Despite the more porous structure of type B3 against type A, the degradation of adhesion between three silver oxide layers in type B3 increases its noise level after a while being kept in the electrolyte solution. All fabricated electrodes through our proposed methods have much lower noise level in comparison with the commercial double-junction Ag-AgCl pair. The electrode pair type B1 has the lowest noise level among other types, which regards to its dc offset voltage in noise spectrum.
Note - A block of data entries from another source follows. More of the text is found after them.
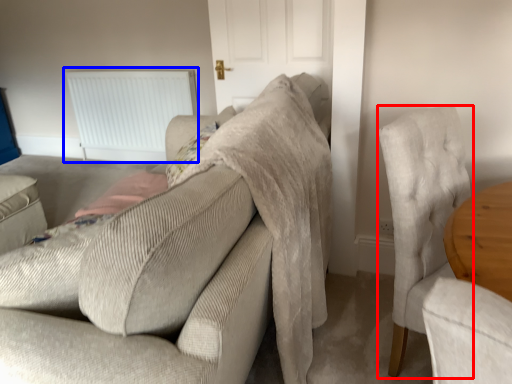
Question: Which object appears farthest to the camera in this image, chair (highlighted by a red box) or radiator (highlighted by a blue box)?

Choices:
 (A) chair
 (B) radiator

Answer: (B)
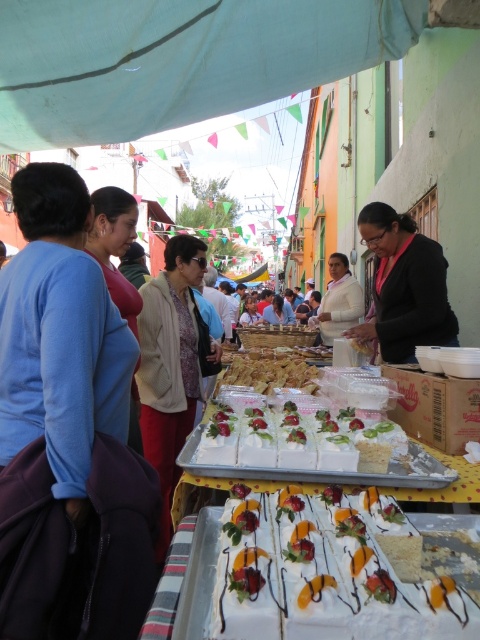
Question: Is blue fabric bag at left behind pink fabric at center?

Choices:
 (A) no
 (B) yes

Answer: (A)

Question: Among these points, which one is nearest to the camera?

Choices:
 (A) (180, 234)
 (B) (52, 547)
 (C) (345, 262)
 (D) (358, 540)

Answer: (D)

Question: Based on their relative distances, which object is nearer to the pink fabric at center?

Choices:
 (A) blue fabric bag at left
 (B) white frosted cake at center

Answer: (A)

Question: Among these points, which one is farthest from the camera?

Choices:
 (A) (58, 604)
 (B) (169, 404)
 (C) (328, 323)
 (D) (394, 264)

Answer: (C)

Question: Is white frosted cake at center to the left of beige fabric jacket at center from the viewer's perspective?

Choices:
 (A) no
 (B) yes

Answer: (A)

Question: Does white frosted cake at center appear under pink fabric at center?

Choices:
 (A) no
 (B) yes

Answer: (B)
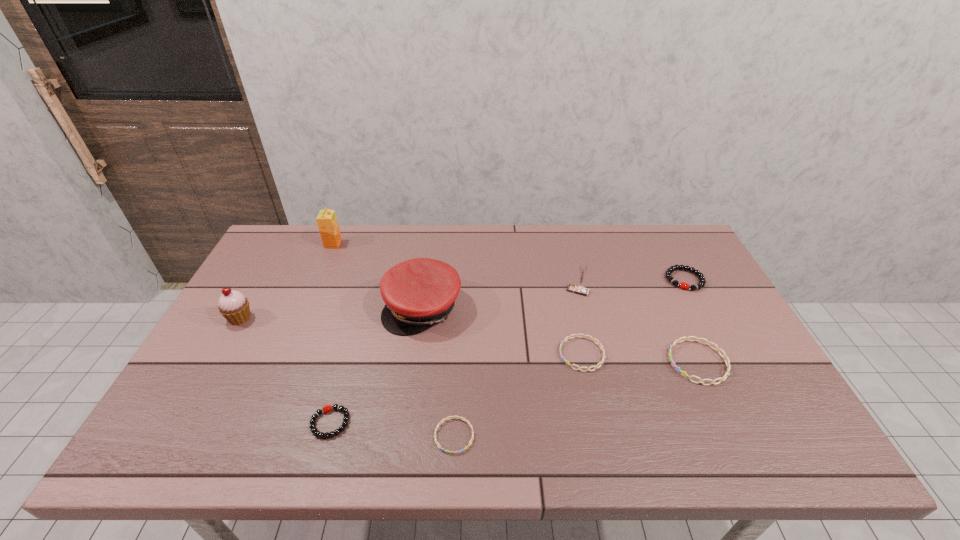
Find the location of a particular element. The image size is (960, 540). free space in the image that satisfies the following two spatial constraints: 1. on the surface of the rightmost blue bracelet showing star-shaped elements; 2. on the surface of the smallest blue bracelet showing star-shaped elements is located at coordinates (732, 436).

The image size is (960, 540). I want to click on vacant space that satisfies the following two spatial constraints: 1. on the surface of the second smallest blue bracelet showing star-shaped elements; 2. on the surface of the smallest blue bracelet showing star-shaped elements, so click(600, 436).

Identify the location of free space that satisfies the following two spatial constraints: 1. on the front side of the farthest bracelet; 2. on the surface of the biggest blue bracelet showing star-shaped elements. (728, 362).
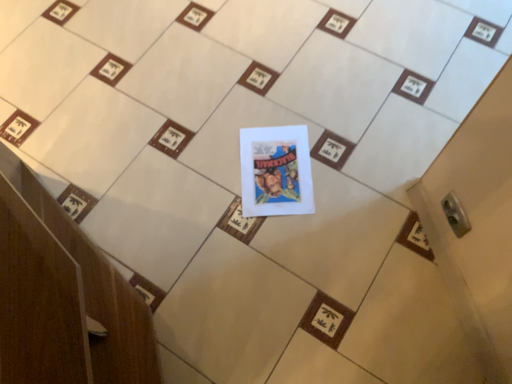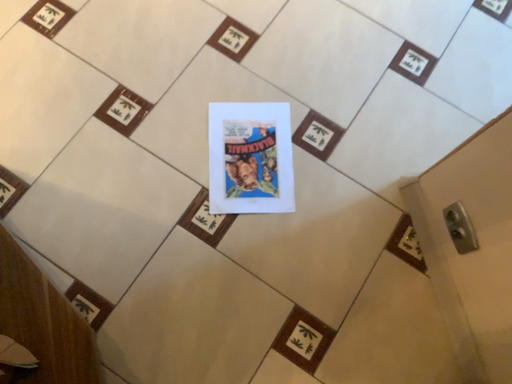
Question: How did the camera likely rotate when shooting the video?

Choices:
 (A) rotated upward
 (B) rotated downward

Answer: (B)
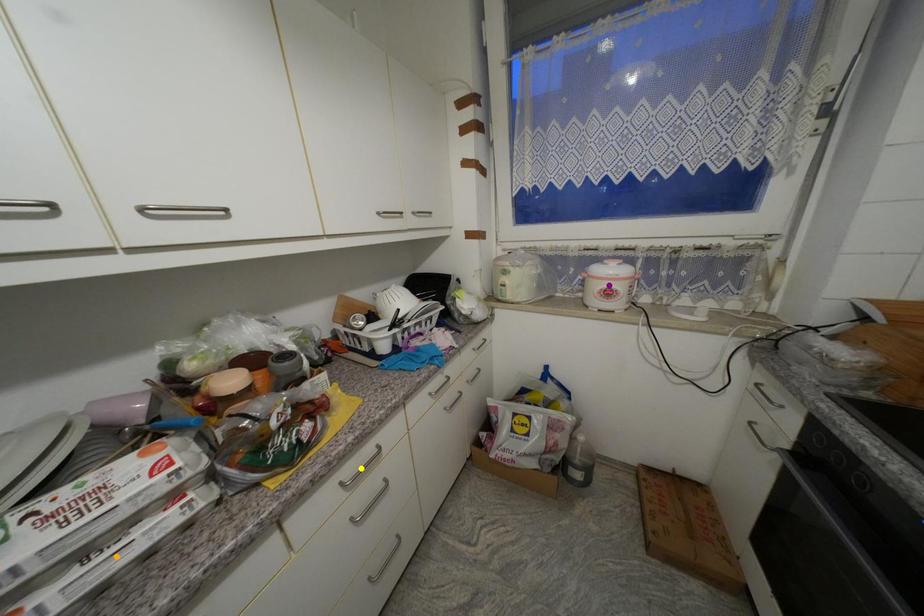
Order these from nearest to farthest:
A) yellow point
B) orange point
C) purple point

orange point
yellow point
purple point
At frequency of 1 Hz, its noise level at steady state is around 16 nV/√Hz which is acceptable among reported noise levels of reference Ag-AgCl electrodes so far.
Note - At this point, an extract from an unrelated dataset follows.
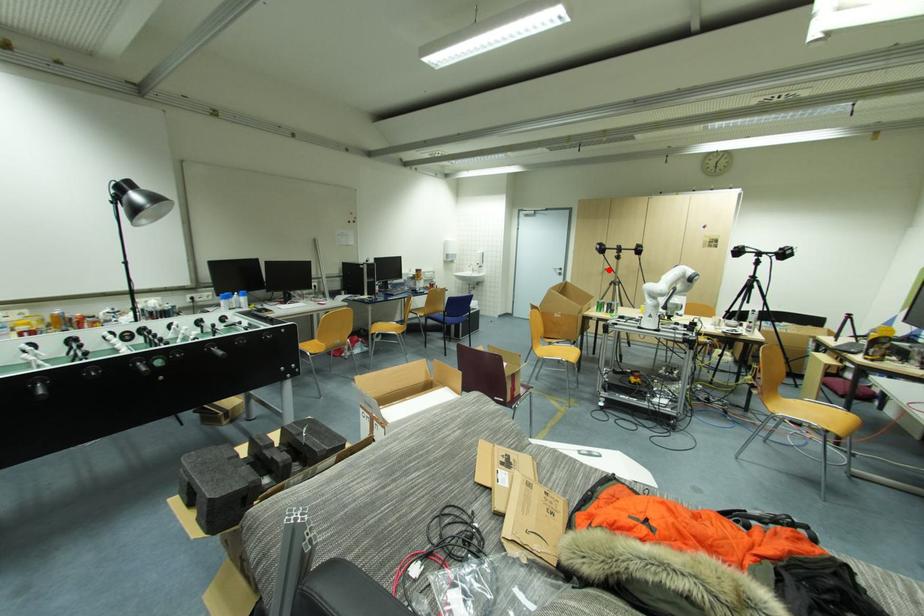
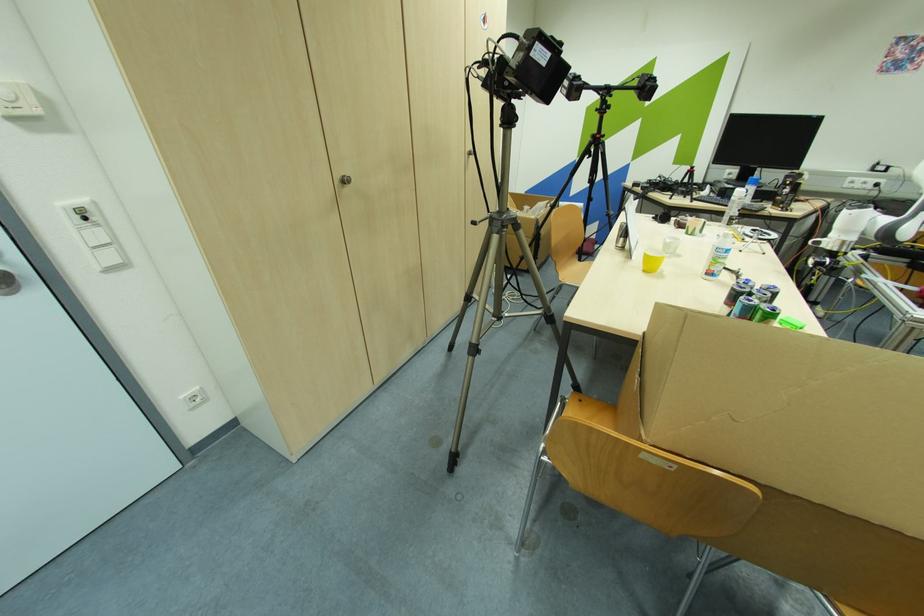
In the second image, find the point that corresponds to the highlighted location in the first image.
In this paper, we demonstrated a new scheme for fabricating reference electrodes using the proposed new ThE method with one layer silver oxide paste, resulting in 16 nV_RMS noise voltage at 1 Hz and 3 pV_RMS noise variance, measured while located face-to-face in electrolyte environment. We proposed two different techniques for fabrication of low noise silver-silver chloride (Ag-AgCl) reference electrodes that are widely utilized in electric field precise measurements. To find the optimum approach to fabrication of an ultra-low noise reference electrode, the electrochemical and noise properties of four different pairs of electrodes were measured and compared to each other. The noise was characterized by measuring the differential potential from Ag-AgCl electrode pairs in aqueous NaCl (3 M) electrolyte. Electrode noise performance is highly correlated to its DC offset voltage in the noise spectrum and the variance of the recorded data, while performing differential measurements. Larger area of reference electrodes generated by our new method decreases their noise level and increases their stability for accurate chronic measurements. Lower cost of this method in compare to other conventional methods is another feature which makes it highly useful for electrochemical and biomedical precise measurements in which a few nanovolt noise levels are low enough.